Argentina burns ties with biggest foreign investor for cash and nationalism - JumpCrisscross
http://www.economist.com/node/21553070

======
pitiburi
A worldwide campaign in help of Repsol is in act, and this article is just one
example of misinformation. It's a pretty bad article if you really want to
know what is going on. The truth from the argentinian side goes completely
missing, and after reading it, the idea you get is very very wrong about what
the problem is about, the why and the how. The truth is that the company
Repsol was using YPF for milking its money and transfer it abroad, without
taking any care about sustaining or increasing production. ALL the other
companies with any percentage in YPF will be not bought out, and all of them
were voting against the Repsol plan to not do maintenance on the oil wells.

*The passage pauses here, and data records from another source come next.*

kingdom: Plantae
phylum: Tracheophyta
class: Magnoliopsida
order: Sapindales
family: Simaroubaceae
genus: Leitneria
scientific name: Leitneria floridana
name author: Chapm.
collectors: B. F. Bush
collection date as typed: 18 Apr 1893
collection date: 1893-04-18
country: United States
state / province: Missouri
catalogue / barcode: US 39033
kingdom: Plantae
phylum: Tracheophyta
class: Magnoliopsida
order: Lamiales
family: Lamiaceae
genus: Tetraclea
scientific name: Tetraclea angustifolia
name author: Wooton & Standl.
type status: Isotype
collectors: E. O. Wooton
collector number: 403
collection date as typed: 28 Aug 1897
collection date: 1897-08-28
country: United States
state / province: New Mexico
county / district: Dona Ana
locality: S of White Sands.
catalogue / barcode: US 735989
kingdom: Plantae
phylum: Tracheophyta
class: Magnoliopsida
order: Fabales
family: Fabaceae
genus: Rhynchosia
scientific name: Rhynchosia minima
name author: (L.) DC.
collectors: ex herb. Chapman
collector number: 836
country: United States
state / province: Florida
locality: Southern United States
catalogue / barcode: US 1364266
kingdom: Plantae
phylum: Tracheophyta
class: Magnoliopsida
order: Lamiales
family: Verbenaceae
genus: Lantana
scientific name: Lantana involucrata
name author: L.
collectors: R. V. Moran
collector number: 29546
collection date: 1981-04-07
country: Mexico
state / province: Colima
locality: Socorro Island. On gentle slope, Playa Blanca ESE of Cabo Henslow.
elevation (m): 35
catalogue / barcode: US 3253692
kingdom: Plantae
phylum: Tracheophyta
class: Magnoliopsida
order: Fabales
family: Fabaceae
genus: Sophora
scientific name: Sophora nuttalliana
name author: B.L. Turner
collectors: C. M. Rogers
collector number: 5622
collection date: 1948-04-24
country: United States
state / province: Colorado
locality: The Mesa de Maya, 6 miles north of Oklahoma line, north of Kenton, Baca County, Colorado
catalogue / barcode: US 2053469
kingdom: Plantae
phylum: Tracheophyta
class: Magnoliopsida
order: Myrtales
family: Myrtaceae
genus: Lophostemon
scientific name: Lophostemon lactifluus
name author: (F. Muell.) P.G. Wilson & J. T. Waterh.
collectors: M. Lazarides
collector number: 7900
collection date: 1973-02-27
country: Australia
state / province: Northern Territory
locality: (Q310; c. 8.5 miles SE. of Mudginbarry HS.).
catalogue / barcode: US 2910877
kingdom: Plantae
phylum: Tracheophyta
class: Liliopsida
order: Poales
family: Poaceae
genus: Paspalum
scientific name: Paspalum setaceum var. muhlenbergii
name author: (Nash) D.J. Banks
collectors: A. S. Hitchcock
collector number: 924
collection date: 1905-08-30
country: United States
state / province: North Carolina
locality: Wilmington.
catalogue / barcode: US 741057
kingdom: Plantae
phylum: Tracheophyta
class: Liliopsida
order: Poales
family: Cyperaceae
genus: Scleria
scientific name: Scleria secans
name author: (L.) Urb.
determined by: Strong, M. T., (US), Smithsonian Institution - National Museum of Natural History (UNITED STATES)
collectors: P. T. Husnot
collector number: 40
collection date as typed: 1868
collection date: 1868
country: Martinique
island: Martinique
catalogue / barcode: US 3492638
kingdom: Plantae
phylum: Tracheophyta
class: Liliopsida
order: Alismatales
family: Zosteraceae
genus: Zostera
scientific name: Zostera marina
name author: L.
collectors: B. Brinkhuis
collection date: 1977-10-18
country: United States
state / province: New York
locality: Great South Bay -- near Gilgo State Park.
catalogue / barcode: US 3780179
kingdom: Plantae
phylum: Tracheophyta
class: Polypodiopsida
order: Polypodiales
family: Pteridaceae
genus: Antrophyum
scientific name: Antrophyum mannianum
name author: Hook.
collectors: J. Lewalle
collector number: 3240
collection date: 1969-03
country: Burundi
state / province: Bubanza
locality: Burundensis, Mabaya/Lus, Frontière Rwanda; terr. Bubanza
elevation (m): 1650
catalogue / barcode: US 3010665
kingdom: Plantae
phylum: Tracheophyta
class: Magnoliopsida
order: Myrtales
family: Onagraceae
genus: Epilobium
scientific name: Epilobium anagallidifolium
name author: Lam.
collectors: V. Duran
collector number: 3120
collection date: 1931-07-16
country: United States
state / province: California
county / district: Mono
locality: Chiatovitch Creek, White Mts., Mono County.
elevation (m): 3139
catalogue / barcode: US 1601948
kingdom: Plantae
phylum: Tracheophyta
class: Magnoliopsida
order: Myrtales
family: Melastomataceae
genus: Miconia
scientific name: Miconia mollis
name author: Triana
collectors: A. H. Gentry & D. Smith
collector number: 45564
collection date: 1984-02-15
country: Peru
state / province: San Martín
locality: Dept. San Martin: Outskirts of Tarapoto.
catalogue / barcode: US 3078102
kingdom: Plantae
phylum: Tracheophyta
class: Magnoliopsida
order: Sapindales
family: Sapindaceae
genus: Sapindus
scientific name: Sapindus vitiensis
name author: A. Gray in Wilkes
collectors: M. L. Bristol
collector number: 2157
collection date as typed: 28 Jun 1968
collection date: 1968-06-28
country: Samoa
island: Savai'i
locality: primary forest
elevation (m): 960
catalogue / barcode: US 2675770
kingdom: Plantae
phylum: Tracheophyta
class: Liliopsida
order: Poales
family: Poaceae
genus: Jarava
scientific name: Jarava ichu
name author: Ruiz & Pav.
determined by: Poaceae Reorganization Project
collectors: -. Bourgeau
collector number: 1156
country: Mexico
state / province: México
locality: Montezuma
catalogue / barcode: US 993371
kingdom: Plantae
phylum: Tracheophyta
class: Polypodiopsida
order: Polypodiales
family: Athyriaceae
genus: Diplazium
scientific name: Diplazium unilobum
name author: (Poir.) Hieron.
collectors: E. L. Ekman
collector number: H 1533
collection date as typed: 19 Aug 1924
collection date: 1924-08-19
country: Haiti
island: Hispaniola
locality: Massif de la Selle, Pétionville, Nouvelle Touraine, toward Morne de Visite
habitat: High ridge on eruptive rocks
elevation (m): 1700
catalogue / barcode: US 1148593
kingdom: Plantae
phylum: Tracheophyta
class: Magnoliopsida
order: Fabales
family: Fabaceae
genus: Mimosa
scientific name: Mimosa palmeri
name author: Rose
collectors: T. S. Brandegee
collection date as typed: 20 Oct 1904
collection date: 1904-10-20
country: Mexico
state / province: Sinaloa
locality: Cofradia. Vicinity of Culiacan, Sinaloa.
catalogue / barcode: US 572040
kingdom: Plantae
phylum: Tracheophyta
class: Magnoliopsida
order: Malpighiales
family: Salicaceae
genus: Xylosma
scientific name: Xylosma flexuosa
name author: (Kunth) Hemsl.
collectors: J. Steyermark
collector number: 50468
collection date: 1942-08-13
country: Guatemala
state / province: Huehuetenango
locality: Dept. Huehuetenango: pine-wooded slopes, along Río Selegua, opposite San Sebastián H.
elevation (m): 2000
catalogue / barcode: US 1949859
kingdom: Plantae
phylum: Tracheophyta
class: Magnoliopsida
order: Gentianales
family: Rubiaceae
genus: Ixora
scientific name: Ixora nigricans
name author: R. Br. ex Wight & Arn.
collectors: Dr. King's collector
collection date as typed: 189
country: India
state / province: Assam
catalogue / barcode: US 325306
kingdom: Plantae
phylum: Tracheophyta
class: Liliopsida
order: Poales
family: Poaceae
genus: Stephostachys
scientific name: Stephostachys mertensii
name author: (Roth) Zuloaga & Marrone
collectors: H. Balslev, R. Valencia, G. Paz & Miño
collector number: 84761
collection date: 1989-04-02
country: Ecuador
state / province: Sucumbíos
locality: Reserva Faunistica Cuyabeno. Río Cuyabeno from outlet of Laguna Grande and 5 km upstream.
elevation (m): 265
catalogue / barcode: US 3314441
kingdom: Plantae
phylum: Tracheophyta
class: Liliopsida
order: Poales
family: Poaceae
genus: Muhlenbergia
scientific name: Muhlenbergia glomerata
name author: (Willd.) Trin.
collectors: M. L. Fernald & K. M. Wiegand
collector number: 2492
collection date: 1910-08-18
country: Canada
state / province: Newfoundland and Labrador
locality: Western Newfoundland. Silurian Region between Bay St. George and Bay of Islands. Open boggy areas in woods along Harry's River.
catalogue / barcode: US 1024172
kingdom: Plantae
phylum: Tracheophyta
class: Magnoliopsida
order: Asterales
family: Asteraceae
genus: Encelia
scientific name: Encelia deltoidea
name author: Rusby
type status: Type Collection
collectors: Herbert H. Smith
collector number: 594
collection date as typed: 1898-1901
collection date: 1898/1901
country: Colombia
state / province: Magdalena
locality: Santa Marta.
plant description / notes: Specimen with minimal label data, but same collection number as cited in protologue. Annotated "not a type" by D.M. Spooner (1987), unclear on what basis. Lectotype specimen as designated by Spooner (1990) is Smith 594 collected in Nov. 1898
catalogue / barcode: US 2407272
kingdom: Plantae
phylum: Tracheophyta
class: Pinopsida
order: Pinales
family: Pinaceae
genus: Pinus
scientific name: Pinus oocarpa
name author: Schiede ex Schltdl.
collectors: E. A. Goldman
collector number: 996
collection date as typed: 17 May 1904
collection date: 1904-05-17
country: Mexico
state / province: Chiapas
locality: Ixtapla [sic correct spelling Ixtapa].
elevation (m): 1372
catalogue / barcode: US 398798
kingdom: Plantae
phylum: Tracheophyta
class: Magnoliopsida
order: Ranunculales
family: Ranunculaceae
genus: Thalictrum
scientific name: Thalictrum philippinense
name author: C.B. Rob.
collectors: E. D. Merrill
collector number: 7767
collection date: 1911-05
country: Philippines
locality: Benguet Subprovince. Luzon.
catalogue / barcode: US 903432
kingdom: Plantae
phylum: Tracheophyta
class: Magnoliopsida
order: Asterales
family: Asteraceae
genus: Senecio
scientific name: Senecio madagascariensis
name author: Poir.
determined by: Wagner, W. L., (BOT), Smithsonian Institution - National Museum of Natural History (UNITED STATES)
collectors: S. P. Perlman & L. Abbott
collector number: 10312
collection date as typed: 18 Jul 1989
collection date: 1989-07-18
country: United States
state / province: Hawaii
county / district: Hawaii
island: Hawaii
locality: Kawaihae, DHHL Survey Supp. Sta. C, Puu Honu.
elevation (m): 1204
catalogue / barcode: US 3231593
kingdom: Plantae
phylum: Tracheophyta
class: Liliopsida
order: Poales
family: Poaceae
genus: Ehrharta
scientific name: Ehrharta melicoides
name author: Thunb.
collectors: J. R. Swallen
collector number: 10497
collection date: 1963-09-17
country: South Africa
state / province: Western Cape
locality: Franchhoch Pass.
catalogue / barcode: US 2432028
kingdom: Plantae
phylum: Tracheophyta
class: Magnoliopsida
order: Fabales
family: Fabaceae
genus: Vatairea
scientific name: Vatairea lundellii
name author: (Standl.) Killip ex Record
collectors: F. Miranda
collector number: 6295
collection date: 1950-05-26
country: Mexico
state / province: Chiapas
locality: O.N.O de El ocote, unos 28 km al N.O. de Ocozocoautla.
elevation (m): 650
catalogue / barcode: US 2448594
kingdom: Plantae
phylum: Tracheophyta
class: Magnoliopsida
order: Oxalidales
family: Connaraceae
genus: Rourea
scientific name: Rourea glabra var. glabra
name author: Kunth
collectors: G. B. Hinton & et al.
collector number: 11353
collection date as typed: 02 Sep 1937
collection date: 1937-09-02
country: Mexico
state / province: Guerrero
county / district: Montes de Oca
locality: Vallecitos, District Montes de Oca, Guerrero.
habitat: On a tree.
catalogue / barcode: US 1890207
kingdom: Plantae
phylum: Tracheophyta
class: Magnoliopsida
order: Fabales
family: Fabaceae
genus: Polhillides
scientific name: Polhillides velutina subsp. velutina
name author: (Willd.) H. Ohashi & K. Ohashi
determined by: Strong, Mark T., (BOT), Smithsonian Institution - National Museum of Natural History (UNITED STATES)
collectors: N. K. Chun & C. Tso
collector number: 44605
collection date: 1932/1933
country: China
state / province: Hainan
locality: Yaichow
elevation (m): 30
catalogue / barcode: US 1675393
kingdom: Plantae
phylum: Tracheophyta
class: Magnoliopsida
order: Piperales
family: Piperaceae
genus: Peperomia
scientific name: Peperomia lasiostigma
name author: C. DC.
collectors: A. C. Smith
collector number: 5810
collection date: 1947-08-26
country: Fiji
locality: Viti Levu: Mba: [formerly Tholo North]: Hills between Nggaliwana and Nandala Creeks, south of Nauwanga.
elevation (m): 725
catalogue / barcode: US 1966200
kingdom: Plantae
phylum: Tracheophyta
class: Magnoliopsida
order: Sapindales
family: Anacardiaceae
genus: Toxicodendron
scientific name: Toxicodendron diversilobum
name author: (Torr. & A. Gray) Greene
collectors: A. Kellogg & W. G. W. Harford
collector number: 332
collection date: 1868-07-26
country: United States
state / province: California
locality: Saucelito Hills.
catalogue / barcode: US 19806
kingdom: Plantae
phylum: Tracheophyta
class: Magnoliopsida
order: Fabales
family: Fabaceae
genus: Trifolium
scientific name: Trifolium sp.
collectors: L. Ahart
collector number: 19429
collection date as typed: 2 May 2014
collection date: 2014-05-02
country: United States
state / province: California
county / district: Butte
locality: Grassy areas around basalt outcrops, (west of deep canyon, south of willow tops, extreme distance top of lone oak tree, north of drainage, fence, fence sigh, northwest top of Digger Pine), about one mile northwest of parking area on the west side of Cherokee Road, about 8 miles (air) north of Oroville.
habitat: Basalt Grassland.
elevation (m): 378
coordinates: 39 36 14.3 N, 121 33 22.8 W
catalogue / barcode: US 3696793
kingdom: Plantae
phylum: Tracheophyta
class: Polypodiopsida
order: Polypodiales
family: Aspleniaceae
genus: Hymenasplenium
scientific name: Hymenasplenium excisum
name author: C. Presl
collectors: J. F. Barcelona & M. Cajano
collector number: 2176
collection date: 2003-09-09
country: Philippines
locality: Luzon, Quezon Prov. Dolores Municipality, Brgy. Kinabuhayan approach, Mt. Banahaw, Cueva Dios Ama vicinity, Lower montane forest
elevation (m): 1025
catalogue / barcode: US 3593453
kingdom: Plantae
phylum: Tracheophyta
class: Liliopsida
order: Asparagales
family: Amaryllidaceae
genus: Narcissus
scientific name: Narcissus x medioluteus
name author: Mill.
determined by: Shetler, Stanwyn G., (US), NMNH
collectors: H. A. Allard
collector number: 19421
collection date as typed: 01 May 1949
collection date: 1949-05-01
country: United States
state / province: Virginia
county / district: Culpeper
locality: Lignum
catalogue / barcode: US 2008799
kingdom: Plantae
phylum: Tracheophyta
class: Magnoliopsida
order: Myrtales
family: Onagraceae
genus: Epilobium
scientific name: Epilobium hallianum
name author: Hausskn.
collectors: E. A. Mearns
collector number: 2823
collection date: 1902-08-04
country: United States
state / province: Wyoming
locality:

Repsol just wanted to move the money, speculate and eventually sell its
participation (there were ongoing talks with China). All of that was against
the law, they bought under certain responsibilities and they were not
fulfilling them. The well were not maintained, there was not prospective
works, many many cases of ecological problems, and many WORKING wells were
closed for speculative purposes. But the real reason for the takeover was that
Argentina has being growing a LOT these last years, and they will keep on
growing, so they need a good and cheap supply of oil. But mostly a SECURE
energy supply. And Repsol was using YPF just for moving money, speculation,
and was ruining the many different assets the corporation had. Repsol was
opposed by all the other shareholders within YPF, but having 51% they were
just doing anything they wanted. Well, in a very reasonable move, the country
in need of a stable oil production took again control of their own oil. Sad to
see this type of "journalism" as news in HN.